[begin Dataset excerpts]
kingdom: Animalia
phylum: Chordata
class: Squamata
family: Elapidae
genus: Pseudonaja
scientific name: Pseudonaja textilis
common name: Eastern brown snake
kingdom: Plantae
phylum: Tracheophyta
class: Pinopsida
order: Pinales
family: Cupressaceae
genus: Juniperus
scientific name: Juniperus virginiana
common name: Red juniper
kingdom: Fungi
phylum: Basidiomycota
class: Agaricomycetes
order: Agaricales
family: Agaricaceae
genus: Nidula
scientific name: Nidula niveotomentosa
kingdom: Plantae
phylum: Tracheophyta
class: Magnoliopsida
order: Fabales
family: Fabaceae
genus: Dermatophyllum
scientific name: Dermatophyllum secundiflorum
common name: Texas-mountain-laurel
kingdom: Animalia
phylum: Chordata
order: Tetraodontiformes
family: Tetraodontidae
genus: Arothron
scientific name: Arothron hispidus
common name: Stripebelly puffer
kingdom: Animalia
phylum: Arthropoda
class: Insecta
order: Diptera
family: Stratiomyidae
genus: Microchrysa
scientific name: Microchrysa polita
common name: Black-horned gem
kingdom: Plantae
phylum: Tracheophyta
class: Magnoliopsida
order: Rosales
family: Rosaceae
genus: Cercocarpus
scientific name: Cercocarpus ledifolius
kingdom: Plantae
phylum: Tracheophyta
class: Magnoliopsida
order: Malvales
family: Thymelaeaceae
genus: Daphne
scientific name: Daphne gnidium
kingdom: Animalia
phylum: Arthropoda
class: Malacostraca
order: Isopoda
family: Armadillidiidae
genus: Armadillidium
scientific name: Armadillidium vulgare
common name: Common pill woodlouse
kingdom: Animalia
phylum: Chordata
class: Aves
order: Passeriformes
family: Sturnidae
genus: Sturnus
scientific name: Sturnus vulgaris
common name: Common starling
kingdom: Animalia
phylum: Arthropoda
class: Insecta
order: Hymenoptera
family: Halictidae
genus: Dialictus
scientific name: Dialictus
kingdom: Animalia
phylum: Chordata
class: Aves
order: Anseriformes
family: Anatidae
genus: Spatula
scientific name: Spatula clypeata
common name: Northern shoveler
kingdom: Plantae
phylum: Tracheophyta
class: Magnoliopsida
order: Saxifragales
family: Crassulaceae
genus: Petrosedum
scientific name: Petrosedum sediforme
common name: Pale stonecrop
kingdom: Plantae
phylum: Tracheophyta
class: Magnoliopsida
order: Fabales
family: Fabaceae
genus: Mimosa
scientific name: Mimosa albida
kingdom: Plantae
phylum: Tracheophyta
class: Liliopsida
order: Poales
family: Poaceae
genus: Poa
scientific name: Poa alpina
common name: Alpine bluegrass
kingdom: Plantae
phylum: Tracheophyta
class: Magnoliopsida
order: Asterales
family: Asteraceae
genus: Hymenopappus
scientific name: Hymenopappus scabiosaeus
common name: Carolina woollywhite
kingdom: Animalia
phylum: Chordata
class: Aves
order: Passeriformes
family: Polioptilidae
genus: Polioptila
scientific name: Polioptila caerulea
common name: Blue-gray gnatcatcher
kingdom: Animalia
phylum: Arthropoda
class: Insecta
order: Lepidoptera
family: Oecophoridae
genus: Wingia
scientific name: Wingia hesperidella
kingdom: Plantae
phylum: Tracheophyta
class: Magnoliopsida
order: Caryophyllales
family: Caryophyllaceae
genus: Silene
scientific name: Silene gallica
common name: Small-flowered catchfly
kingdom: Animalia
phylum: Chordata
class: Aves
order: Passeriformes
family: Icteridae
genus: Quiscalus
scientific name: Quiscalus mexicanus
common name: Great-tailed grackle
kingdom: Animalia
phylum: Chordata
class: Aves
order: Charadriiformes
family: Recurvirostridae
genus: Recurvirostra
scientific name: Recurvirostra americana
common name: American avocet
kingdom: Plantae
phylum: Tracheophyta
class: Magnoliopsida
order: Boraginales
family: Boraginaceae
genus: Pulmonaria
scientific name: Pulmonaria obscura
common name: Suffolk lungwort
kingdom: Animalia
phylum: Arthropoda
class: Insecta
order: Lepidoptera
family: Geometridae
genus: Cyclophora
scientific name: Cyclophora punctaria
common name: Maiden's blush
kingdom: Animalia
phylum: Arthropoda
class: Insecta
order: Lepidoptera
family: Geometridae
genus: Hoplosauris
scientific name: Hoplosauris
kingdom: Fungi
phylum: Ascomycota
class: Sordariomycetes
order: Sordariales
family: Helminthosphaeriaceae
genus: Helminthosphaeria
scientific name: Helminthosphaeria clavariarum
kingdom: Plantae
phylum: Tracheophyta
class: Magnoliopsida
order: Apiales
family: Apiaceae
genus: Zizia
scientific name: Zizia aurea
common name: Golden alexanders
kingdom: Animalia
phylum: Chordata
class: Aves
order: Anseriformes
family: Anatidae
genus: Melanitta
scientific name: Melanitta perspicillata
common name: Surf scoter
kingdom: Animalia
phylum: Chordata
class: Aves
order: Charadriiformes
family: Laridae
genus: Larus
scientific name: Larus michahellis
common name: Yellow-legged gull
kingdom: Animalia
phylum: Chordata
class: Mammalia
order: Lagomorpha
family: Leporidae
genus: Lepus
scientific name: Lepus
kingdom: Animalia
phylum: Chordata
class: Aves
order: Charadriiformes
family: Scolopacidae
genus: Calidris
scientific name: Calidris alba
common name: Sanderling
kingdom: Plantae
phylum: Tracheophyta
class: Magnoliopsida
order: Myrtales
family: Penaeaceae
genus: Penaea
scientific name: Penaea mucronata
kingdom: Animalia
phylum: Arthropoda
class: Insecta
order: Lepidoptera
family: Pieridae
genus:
[end Dataset excerpts]
→ Task prompt
Write out every line of the material above, keeping each word, spelling and line break unchanged.

→ Output of the task
kingdom: Animalia
phylum: Chordata
class: Squamata
family: Elapidae
genus: Pseudonaja
scientific name: Pseudonaja textilis
common name: Eastern brown snake
kingdom: Plantae
phylum: Tracheophyta
class: Pinopsida
order: Pinales
family: Cupressaceae
genus: Juniperus
scientific name: Juniperus virginiana
common name: Red juniper
kingdom: Fungi
phylum: Basidiomycota
class: Agaricomycetes
order: Agaricales
family: Agaricaceae
genus: Nidula
scientific name: Nidula niveotomentosa
kingdom: Plantae
phylum: Tracheophyta
class: Magnoliopsida
order: Fabales
family: Fabaceae
genus: Dermatophyllum
scientific name: Dermatophyllum secundiflorum
common name: Texas-mountain-laurel
kingdom: Animalia
phylum: Chordata
order: Tetraodontiformes
family: Tetraodontidae
genus: Arothron
scientific name: Arothron hispidus
common name: Stripebelly puffer
kingdom: Animalia
phylum: Arthropoda
class: Insecta
order: Diptera
family: Stratiomyidae
genus: Microchrysa
scientific name: Microchrysa polita
common name: Black-horned gem
kingdom: Plantae
phylum: Tracheophyta
class: Magnoliopsida
order: Rosales
family: Rosaceae
genus: Cercocarpus
scientific name: Cercocarpus ledifolius
kingdom: Plantae
phylum: Tracheophyta
class: Magnoliopsida
order: Malvales
family: Thymelaeaceae
genus: Daphne
scientific name: Daphne gnidium
kingdom: Animalia
phylum: Arthropoda
class: Malacostraca
order: Isopoda
family: Armadillidiidae
genus: Armadillidium
scientific name: Armadillidium vulgare
common name: Common pill woodlouse
kingdom: Animalia
phylum: Chordata
class: Aves
order: Passeriformes
family: Sturnidae
genus: Sturnus
scientific name: Sturnus vulgaris
common name: Common starling
kingdom: Animalia
phylum: Arthropoda
class: Insecta
order: Hymenoptera
family: Halictidae
genus: Dialictus
scientific name: Dialictus
kingdom: Animalia
phylum: Chordata
class: Aves
order: Anseriformes
family: Anatidae
genus: Spatula
scientific name: Spatula clypeata
common name: Northern shoveler
kingdom: Plantae
phylum: Tracheophyta
class: Magnoliopsida
order: Saxifragales
family: Crassulaceae
genus: Petrosedum
scientific name: Petrosedum sediforme
common name: Pale stonecrop
kingdom: Plantae
phylum: Tracheophyta
class: Magnoliopsida
order: Fabales
family: Fabaceae
genus: Mimosa
scientific name: Mimosa albida
kingdom: Plantae
phylum: Tracheophyta
class: Liliopsida
order: Poales
family: Poaceae
genus: Poa
scientific name: Poa alpina
common name: Alpine bluegrass
kingdom: Plantae
phylum: Tracheophyta
class: Magnoliopsida
order: Asterales
family: Asteraceae
genus: Hymenopappus
scientific name: Hymenopappus scabiosaeus
common name: Carolina woollywhite
kingdom: Animalia
phylum: Chordata
class: Aves
order: Passeriformes
family: Polioptilidae
genus: Polioptila
scientific name: Polioptila caerulea
common name: Blue-gray gnatcatcher
kingdom: Animalia
phylum: Arthropoda
class: Insecta
order: Lepidoptera
family: Oecophoridae
genus: Wingia
scientific name: Wingia hesperidella
kingdom: Plantae
phylum: Tracheophyta
class: Magnoliopsida
order: Caryophyllales
family: Caryophyllaceae
genus: Silene
scientific name: Silene gallica
common name: Small-flowered catchfly
kingdom: Animalia
phylum: Chordata
class: Aves
order: Passeriformes
family: Icteridae
genus: Quiscalus
scientific name: Quiscalus mexicanus
common name: Great-tailed grackle
kingdom: Animalia
phylum: Chordata
class: Aves
order: Charadriiformes
family: Recurvirostridae
genus: Recurvirostra
scientific name: Recurvirostra americana
common name: American avocet
kingdom: Plantae
phylum: Tracheophyta
class: Magnoliopsida
order: Boraginales
family: Boraginaceae
genus: Pulmonaria
scientific name: Pulmonaria obscura
common name: Suffolk lungwort
kingdom: Animalia
phylum: Arthropoda
class: Insecta
order: Lepidoptera
family: Geometridae
genus: Cyclophora
scientific name: Cyclophora punctaria
common name: Maiden's blush
kingdom: Animalia
phylum: Arthropoda
class: Insecta
order: Lepidoptera
family: Geometridae
genus: Hoplosauris
scientific name: Hoplosauris
kingdom: Fungi
phylum: Ascomycota
class: Sordariomycetes
order: Sordariales
family: Helminthosphaeriaceae
genus: Helminthosphaeria
scientific name: Helminthosphaeria clavariarum
kingdom: Plantae
phylum: Tracheophyta
class: Magnoliopsida
order: Apiales
family: Apiaceae
genus: Zizia
scientific name: Zizia aurea
common name: Golden alexanders
kingdom: Animalia
phylum: Chordata
class: Aves
order: Anseriformes
family: Anatidae
genus: Melanitta
scientific name: Melanitta perspicillata
common name: Surf scoter
kingdom: Animalia
phylum: Chordata
class: Aves
order: Charadriiformes
family: Laridae
genus: Larus
scientific name: Larus michahellis
common name: Yellow-legged gull
kingdom: Animalia
phylum: Chordata
class: Mammalia
order: Lagomorpha
family: Leporidae
genus: Lepus
scientific name: Lepus
kingdom: Animalia
phylum: Chordata
class: Aves
order: Charadriiformes
family: Scolopacidae
genus: Calidris
scientific name: Calidris alba
common name: Sanderling
kingdom: Plantae
phylum: Tracheophyta
class: Magnoliopsida
order: Myrtales
family: Penaeaceae
genus: Penaea
scientific name: Penaea mucronata
kingdom: Animalia
phylum: Arthropoda
class: Insecta
order: Lepidoptera
family: Pieridae
genus:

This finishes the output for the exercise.